Mais il existe bien sûr de nombreux autres modèles de maternité, ainsi que des modèles de familles modernes. Almodovar montre en gros plan deux "mères parallèles" - Janice et Ana, qui ont en fait formé une nouvelle famille. Et il parle (sans se montrer dans la chair) d'une autre mère - c'est la quatrième. La mère de Janis, un hippark des années 1970, a donné à sa fille le nom de Janis Joplin, mais elle-même l'a abandonnée à son sort et est rapidement décédée. Le film présente le portrait d'une mère hippie avec un bébé à Ibiza par le catalan Orion Maspons, une image emblématique de l'ère de la révolution sexuelle. C'est une autre variation sur le thème de la "mauvaise mère": beaucoup d'enfants de cette époque turbulente ont grandi dans des communes ou des enclaves hippies où ils n'étaient pas très bien soignés. Ce thème est également présent à Houellebecq, et dans de nombreuses autres œuvres de la littérature et du cinéma modernes.

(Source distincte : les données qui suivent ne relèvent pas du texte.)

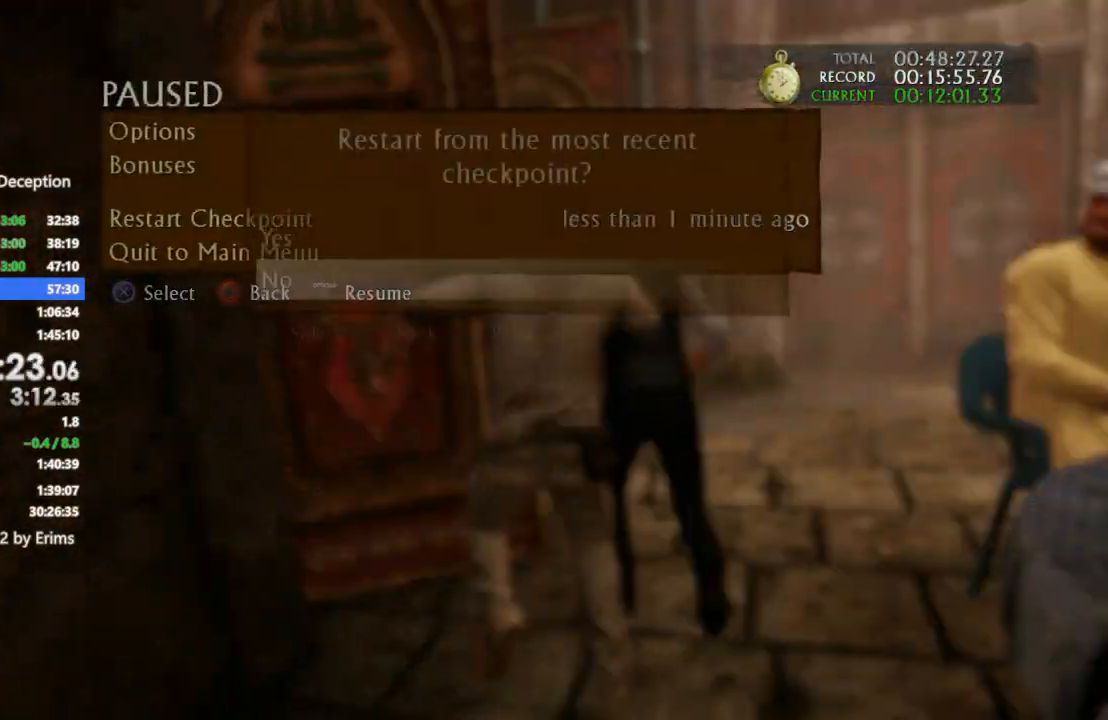
{"dt_ms": 500, "buttons": [], "left_stick": "up", "right_stick": "center", "events": [[167, "DPAD_UP", "down"], [200, "CROSS", "down"], [267, "DPAD_UP", "up"], [300, "CROSS", "up"]]}
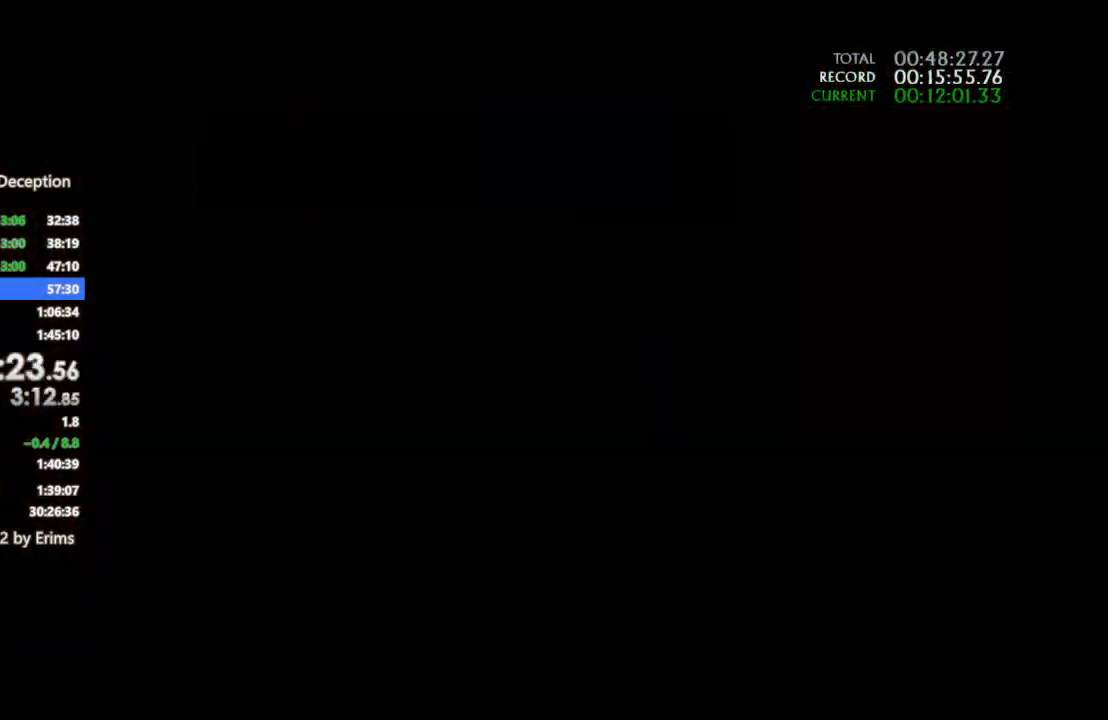
{"dt_ms": 500, "buttons": [], "left_stick": "up", "right_stick": "center", "events": []}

Quant à Ana, elle n'est qu'une fille qui est tombée enceinte à la suite d'un acte de violence et qui n'a en aucune façon mûri pour être une vraie mère. Au contraire, Janice est une femme indépendante de quarante ans, prête pour la maternité, mais cela a un prix particulièrement élevé. Malgré toute la dissemblance de Janice et Ana, elles sont toutes deux des mères orphelines, non réchauffées par la chaleur maternelle elles-mêmes et portant la malédiction de la scission de la nation dans leurs gènes. C'est ainsi que des intrigues parallèles se croisent - intimes avec l'historique.

Almodovar a beaucoup anticipé sur le féminisme moderne, bien qu'il ait été critiqué plus d'une fois par ce camp, car il manifestait une perception à part entière de la vie, y compris du sexe, de la violence, qu'il percevait également comme faisant partie intégrante de la vie. Mais maintenant, le réalisateur est différent - beaucoup plus sobre. Il devient moins scandaleux et plus tendu vers l'harmonie. Connaissant une nouvelle étape d'âge et une nouvelle étape dans le développement de la société, Almodovar se développe avec lui, accepte quelque chose de l'agenda moderne, rejette quelque chose. On ne peut reprocher à son actuel un radicalisme excessif. Et en même temps, il n'y a aucune raison de parler ni de conformisme ni de conservatisme d'Almodovar.